The debt limit and spending package approved by Congress and Obama don't restrict costs of Medicare, Medicaid and other entitlement programs. The rapidly escalating costs of the health care programs will challenge lawmakers seeking to rein in federal spending in the future, especially in 2014, when coverage expands to people who are uninsured now.
As people age, they use more services. As people lose their jobs and lose health insurance, they use more government services.
The latest spending surge in federal health care is driven by more people getting more treatment, not by price increases. Health care inflation is at its lowest level in more than a decade — a 1.7% annual rate — but the aging population and the weak economy are sending more patients to government-financed care.
Back in 2008, I wrote about some of
the effects of recession on the health care safety net, and the issue of losing insurance and taking years to get it back is still with us. The health care safety net is crucial but also expensive.

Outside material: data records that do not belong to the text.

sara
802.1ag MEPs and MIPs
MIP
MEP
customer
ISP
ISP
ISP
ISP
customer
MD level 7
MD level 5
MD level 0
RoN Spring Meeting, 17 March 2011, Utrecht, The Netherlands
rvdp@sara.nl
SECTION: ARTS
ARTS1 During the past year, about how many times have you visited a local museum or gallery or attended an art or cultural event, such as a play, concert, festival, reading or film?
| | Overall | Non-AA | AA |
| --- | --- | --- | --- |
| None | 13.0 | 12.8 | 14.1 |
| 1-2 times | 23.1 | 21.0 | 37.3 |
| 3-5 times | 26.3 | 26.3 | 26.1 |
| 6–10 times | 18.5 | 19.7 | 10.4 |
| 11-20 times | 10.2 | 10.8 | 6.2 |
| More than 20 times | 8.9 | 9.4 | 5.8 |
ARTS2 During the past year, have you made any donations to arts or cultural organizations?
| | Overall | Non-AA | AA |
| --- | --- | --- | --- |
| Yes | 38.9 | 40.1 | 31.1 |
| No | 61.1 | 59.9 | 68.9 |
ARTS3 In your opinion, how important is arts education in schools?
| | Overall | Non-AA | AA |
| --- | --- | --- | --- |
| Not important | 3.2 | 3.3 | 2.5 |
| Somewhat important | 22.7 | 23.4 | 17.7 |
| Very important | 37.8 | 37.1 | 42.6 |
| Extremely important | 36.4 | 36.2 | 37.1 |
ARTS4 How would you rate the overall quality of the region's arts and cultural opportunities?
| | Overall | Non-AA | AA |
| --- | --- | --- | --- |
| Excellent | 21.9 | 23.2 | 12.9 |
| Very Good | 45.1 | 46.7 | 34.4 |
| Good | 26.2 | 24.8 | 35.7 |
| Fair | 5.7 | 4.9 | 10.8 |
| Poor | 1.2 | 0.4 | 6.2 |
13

One way to keep costs down is making sure money isn't wasted on advertising and excess profit.
Some of the most popular prescription drugs are about to get a lot cheaper. According to the mail-order pharmacy Medco, at least 22 prescribed medications may be available as generics in the next year...
Drugs becoming available as generics can save patients a great deal of money. CNN called local pharmacies across the country to get an idea of how much a 30-day supply of some of these brand-name prescriptions cost.
20mg Lipitor is nearly $186, 75mg Plavix runs $215 dollars, 10mg Singulair is $182 dollars and Zyprexa runs more than $400 dollars for a 30-day supply of the 5 milligram dosage.
There’s no clear indication how much cheaper the generic versions of the drugs will be, but for comparison the well-known depression drug Prozac became generic 10 years ago. Now it sells for less than $16 dollars for a one-month supply.
Another way to save money is to
cut back on payment to providers (I'm a pediatrician and don't treat Medicare patients, but I see plenty of patients with no insurance, underinsurance and Medicaid).
But the budget cutting may end up hurting some of the neediest seniors as the federal cuts take a disproportionate toll on family physicians with many elderly patients and on hospitals that serve them.
Medicare is among many government programs, including the military, that could face significant cutbacks as a result of the debt compromise.
Just a reminder that there are no simple solutions, and that we need to stay on top of those that are being proposed ... for all sorts of reasons. And when we say "don't touch entitlements" that's shorthand for "yes, reforms are needed but ye who are not trusted to do reforms right, hands off."
Update: HeyMikey added a terrific link from Austin Frakt (The Incidental Economist) on some ideas for bringing costs down.